At this point in his development, the Wart is all potential and exists as a figurative "embryo" in the world of chivalry, politics, and leadership. The final conversation between the Wart and the badger suggests just how embryonic the Wart remains, even at this late date in his education. When the badger points out the fact that Man possesses "a quantity of vices," the worst of which is his tendency to engage in warfare, the Wart fervently (and without any thought) defends his own species. Even when the badger points out that only five (of the four thousand) species of ant, one termite, and Man kill their own kind, the Wart states that he "would have liked to go to war" so that he could revel in "the banners, the trumpets, the flashing armour and the glorious charges." Like Lyo-lyok before him, the badger earnestly tries to impress upon the Wart the horror of war, but the boy is still (as Lyo-lyok called him) "a baby" or, in this context, an embryo. The badger's last question to the Wart — "Which did you like best, the ants or the wild geese?" — seems like a change of subject, but can also be read as an interrogation of the Wart's values: "Would you" (the question asks) "rather live in a world revolving around war or one in which war does not exist?" White does not have the Wart answer the question because, at this stage, he cannot answer it: He lacks the sophistication necessary to infer the badger's point. He is, like Adam in the parable, still a creature of "potential."

Glossary

sciatica any painful condition in the region of the hip and thigh.
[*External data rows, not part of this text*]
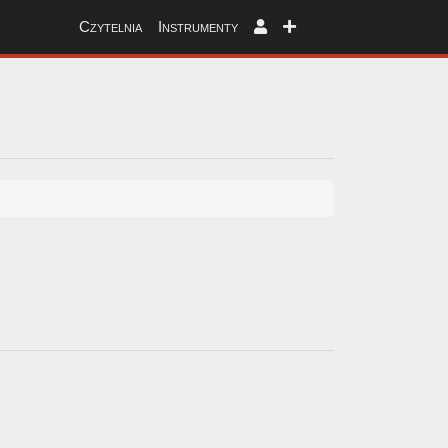
Czytelnia
Instrumenty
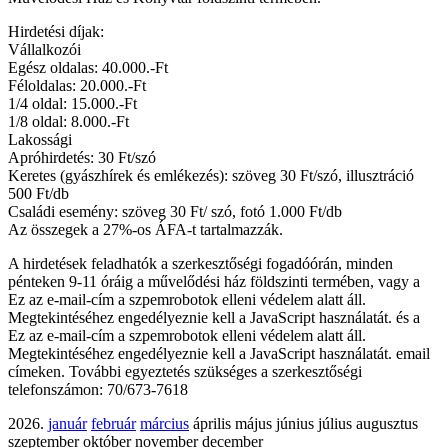
Hirdetési díjak:
Vállalkozói
Egész oldalas: 40.000.-Ft
Féloldalas: 20.000.-Ft
1/4 oldal: 15.000.-Ft
1/8 oldal: 8.000.-Ft
Lakossági
Apróhirdetés: 30 Ft/szó
Keretes (gyászhírek és emlékezés): szöveg 30 Ft/szó, illusztráció
500 Ft/db
Családi esemény: szöveg 30 Ft/ szó, fotó 1.000 Ft/db
Az összegek a 27%-os ÁFA-t tartalmazzák.
A hirdetések feladhatók a szerkesztőségi fogadóórán, minden
pénteken 9-11 óráig a művelődési ház földszinti termében, vagy a
Ez az e-mail-cím a szpemrobotok elleni védelem alatt áll.
Megtekintéséhez engedélyeznie kell a JavaScript használatát.
és a
Ez az e-mail-cím a szpemrobotok elleni védelem alatt áll.
Megtekintéséhez engedélyeznie kell a JavaScript használatát.
email
címeken. További egyeztetés szükséges a szerkesztőségi
telefonszámon: 70/673-7618
2026.
január
február
március
április május június július augusztus
szeptember október november december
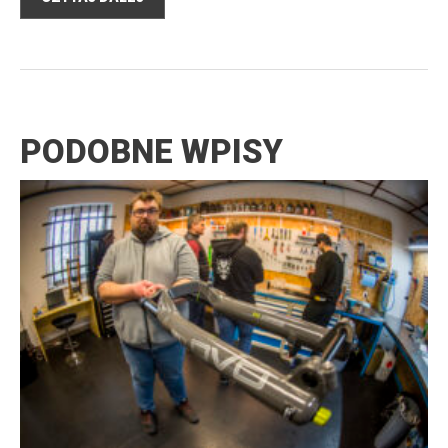
PODOBNE WPISY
ewers pitchers with wide mouths.

frumenty a English dish of hulled wheat boiled in milk, sweetened, and flavored with spice.

canary a fortified wine similar to Madeira, made in the Canary Islands.

milliard a billion.

the Little Bear a constellation, also known as the Little Dipper.

tumulus an artificial mound.

crofter one who rents and works on a small farm.

midden a dunghill or refuse heap.

the drouthy antipodes a group of cold, drafty ("drouthy") islands belonging to New Zealand.